If you are looking for a master class in production sound, Behind the Sound Cart: A Veteran’s Guide to Sound on the Set by Patrushkha Mierzwa is just that. From gear to career development this book covers it all. With her many years of experience as a Utility Sound Technician (UST), Mierzwa provides more than tips and tricks. Packed in each chapter is a guide to best practices and the reasons why.
Behind the Sound Cart is divided into chapters based on topics beginning with an overview of the UST’s duties. Also known as 2nd Assistant Sound, they work on everything sound-related not covered by the Mixer or the Boom Operator, even then the UST might have to use a second boom, or even cover for the mixer. In light of how flexible the UST must be, it makes sense to use them as a focal point for a guidebook on production sound. Mierzwa has the reader follow her footsteps through nearly every scenario a UST might face. I cannot believe I ever set foot on a set without Behind the Sound Cart.
Mierzwa stresses the importance of safety with every chapter. Current events show us that this emphasis is always necessary. However, safety is not just protection from a dolly running you over: heat, stress, and fatigue can also be deadly. Don’t skip the sections on first aid and COVID protocols either. Gear cleaning and maintenance fall into this category as well.

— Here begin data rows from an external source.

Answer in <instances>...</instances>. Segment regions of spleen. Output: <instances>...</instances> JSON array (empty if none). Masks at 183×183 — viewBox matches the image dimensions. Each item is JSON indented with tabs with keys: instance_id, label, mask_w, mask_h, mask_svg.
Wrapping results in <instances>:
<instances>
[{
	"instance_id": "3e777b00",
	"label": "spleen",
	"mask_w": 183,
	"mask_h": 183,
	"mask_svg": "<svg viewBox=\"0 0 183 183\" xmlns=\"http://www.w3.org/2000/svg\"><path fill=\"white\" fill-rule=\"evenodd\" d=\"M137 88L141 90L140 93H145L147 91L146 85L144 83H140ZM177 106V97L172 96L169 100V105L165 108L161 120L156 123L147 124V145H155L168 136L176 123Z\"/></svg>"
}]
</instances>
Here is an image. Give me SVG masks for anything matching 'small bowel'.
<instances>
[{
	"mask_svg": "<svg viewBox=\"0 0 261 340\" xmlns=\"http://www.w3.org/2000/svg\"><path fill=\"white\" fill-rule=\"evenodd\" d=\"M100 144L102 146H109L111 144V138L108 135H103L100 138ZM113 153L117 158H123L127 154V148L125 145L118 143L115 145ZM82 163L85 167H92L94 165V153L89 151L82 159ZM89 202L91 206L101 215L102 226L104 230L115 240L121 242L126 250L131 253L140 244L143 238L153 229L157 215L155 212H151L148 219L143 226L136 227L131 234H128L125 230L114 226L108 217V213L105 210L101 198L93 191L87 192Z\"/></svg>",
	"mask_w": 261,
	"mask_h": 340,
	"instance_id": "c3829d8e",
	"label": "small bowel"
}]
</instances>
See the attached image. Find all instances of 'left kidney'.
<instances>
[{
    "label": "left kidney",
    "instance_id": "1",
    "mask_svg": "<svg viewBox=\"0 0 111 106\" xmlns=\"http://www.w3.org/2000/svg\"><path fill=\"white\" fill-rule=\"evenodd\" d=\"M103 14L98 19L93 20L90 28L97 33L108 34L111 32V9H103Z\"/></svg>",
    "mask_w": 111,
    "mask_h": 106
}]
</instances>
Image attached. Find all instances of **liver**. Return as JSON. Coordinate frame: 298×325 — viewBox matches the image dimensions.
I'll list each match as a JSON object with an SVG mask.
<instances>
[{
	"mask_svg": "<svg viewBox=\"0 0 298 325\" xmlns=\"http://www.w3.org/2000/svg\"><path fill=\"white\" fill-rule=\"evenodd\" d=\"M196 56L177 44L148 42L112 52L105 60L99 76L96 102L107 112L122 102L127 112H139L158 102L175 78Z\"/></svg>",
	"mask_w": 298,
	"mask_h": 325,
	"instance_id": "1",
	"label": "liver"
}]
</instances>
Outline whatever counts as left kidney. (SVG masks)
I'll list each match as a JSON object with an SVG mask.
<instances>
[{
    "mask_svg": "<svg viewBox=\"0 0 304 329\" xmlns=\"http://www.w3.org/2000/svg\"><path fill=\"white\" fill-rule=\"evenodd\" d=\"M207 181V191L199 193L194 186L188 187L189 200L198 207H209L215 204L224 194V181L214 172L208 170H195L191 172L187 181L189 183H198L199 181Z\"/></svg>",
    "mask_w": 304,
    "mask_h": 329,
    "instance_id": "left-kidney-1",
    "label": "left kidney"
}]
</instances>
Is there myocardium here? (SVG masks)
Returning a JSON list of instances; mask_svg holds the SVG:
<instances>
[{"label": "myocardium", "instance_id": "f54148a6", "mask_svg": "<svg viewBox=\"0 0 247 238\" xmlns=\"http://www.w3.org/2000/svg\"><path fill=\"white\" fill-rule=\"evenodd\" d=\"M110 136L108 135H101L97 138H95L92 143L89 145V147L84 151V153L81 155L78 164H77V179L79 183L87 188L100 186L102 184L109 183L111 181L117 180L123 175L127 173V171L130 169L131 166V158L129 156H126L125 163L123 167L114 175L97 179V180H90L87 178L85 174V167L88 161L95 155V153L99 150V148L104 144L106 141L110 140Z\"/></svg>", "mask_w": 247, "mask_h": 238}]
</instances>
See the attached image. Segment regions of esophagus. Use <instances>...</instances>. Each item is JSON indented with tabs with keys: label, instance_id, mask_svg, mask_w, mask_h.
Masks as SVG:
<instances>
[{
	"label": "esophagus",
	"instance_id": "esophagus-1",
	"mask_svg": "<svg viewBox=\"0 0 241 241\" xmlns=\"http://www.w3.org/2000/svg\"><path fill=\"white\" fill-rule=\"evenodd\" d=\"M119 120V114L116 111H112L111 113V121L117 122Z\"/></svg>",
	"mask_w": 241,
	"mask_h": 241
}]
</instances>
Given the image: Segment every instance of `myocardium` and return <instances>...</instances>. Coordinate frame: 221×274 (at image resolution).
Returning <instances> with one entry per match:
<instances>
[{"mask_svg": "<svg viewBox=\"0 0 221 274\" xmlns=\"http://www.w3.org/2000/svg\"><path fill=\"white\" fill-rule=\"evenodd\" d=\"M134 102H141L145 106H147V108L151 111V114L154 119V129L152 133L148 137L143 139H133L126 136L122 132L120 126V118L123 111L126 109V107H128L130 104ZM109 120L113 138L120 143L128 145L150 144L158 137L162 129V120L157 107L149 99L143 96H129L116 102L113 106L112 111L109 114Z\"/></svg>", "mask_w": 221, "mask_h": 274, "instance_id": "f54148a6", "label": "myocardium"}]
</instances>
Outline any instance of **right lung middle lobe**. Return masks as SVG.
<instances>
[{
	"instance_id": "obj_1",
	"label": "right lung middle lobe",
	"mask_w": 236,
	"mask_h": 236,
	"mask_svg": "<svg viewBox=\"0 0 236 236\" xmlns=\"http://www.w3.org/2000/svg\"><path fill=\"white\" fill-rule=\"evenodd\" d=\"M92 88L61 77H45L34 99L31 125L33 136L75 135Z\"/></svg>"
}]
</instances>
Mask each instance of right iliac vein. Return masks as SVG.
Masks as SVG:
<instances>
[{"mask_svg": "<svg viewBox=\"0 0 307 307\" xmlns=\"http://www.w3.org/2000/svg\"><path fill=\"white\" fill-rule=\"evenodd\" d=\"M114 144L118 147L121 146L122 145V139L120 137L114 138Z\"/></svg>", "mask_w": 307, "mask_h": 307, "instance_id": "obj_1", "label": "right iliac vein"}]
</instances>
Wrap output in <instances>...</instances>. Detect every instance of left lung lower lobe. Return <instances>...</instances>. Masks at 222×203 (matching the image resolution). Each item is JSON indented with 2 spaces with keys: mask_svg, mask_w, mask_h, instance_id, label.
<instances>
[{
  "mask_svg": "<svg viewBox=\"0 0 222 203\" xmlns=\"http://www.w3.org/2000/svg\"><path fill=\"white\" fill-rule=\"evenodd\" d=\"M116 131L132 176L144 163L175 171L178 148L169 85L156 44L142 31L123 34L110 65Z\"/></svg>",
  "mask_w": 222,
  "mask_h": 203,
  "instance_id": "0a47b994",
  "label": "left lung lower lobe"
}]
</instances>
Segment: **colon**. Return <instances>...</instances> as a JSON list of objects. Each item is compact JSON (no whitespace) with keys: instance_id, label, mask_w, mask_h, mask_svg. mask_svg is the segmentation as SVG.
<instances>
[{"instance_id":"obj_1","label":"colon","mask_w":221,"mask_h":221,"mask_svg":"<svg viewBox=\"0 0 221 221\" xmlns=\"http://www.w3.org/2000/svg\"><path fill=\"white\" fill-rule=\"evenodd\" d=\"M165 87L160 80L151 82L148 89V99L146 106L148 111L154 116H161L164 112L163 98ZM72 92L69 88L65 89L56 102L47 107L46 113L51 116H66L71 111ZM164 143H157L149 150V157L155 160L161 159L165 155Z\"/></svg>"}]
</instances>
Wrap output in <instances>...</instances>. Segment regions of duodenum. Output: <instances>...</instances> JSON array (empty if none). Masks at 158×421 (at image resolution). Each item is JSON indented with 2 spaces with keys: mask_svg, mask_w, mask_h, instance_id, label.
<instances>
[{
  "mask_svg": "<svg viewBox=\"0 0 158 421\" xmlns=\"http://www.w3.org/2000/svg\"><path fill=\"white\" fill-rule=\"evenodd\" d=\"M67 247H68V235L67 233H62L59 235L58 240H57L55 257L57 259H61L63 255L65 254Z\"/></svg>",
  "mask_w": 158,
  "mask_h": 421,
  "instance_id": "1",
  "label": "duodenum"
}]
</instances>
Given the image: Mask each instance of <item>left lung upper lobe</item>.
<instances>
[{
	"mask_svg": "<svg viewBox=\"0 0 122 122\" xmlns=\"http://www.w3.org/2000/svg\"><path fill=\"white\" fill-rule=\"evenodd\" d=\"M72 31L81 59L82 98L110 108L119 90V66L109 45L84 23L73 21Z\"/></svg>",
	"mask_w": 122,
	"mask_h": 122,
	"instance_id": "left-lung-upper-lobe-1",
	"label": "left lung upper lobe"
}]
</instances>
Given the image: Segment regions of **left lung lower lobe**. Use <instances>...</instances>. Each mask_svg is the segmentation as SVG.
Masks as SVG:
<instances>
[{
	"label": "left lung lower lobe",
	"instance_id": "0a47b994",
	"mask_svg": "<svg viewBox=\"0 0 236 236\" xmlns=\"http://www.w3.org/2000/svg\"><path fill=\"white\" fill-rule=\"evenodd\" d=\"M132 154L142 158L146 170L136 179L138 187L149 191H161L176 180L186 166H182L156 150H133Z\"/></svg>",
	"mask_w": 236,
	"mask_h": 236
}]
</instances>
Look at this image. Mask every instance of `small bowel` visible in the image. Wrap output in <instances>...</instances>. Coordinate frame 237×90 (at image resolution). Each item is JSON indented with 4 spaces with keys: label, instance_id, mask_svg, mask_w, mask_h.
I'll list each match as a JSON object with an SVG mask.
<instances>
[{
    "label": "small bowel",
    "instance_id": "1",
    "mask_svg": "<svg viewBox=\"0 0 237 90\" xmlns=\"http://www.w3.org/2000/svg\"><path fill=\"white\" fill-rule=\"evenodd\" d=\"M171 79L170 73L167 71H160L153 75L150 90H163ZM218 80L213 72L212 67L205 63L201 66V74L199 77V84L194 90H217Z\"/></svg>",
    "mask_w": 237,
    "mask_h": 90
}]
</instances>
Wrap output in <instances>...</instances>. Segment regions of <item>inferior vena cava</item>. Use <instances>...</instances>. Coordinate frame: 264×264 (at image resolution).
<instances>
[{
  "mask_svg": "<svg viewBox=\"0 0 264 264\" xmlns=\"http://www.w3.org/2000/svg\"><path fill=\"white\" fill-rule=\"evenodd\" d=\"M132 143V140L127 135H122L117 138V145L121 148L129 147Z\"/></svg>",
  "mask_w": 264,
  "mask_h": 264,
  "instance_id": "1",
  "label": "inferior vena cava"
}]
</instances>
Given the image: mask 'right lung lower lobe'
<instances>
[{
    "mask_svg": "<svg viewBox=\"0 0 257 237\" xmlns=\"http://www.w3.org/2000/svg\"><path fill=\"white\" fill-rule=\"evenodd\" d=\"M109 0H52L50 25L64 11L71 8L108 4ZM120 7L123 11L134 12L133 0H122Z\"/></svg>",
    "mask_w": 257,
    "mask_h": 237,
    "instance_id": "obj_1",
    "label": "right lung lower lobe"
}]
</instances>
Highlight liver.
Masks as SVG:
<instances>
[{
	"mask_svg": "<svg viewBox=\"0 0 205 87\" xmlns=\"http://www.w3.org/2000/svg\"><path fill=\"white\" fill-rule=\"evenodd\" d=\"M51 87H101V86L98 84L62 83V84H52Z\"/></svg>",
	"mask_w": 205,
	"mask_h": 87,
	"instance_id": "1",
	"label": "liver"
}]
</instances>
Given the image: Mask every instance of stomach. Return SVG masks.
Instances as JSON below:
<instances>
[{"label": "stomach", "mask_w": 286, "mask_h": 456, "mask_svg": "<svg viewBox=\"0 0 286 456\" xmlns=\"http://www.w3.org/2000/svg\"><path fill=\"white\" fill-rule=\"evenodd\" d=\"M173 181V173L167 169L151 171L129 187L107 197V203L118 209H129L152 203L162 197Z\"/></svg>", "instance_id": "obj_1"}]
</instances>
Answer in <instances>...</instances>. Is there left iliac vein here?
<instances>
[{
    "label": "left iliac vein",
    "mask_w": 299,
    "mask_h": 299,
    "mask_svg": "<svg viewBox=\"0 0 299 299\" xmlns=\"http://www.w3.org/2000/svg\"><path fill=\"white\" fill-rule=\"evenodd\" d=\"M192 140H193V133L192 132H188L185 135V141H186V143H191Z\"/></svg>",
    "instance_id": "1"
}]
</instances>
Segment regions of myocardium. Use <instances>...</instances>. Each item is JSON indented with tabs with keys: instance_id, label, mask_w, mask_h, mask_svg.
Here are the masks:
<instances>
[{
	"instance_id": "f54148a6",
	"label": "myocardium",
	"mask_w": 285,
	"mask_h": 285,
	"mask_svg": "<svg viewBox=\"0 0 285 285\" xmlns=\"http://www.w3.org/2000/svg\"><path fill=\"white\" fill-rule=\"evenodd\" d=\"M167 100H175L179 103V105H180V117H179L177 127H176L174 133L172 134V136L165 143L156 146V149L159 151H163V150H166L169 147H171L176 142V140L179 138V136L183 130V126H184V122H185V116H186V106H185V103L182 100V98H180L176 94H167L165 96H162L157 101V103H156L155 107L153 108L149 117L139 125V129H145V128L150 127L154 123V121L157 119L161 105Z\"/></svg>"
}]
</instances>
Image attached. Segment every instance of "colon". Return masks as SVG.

From cover to cover, Mierzwa leads by example of professionalism and integrity. Do not expect this book to be full of celebrity anecdotes. Part of being a respected UST is respecting the cast. One might expect a book on the basics of production sound to be dry without juicy gossip, but there are plenty of stories and jokes peppered through each chapter. Attached in the appendices are forms, paperwork, and other documents used throughout the film production process. Those alone are worth the price of this book. Refreshing is the way Mierzwa uses “she/her” as the default pronouns over “he/him.” Sure, a more neutral pronoun like the singular “they” would be optimal, it allows one to imagine a film crew that is more diverse than the “industry standard.”
I recommend Behind the Sound Cart to anyone looking to succeed in the film industry. That includes early career professionals, as well as students and production assistants. I would even recommend this book for fledgling directors and cinematographers. Patrushkha Mierzwa has put a career’s worth of information into a manageable package, and it should be in every production sound engineer’s library.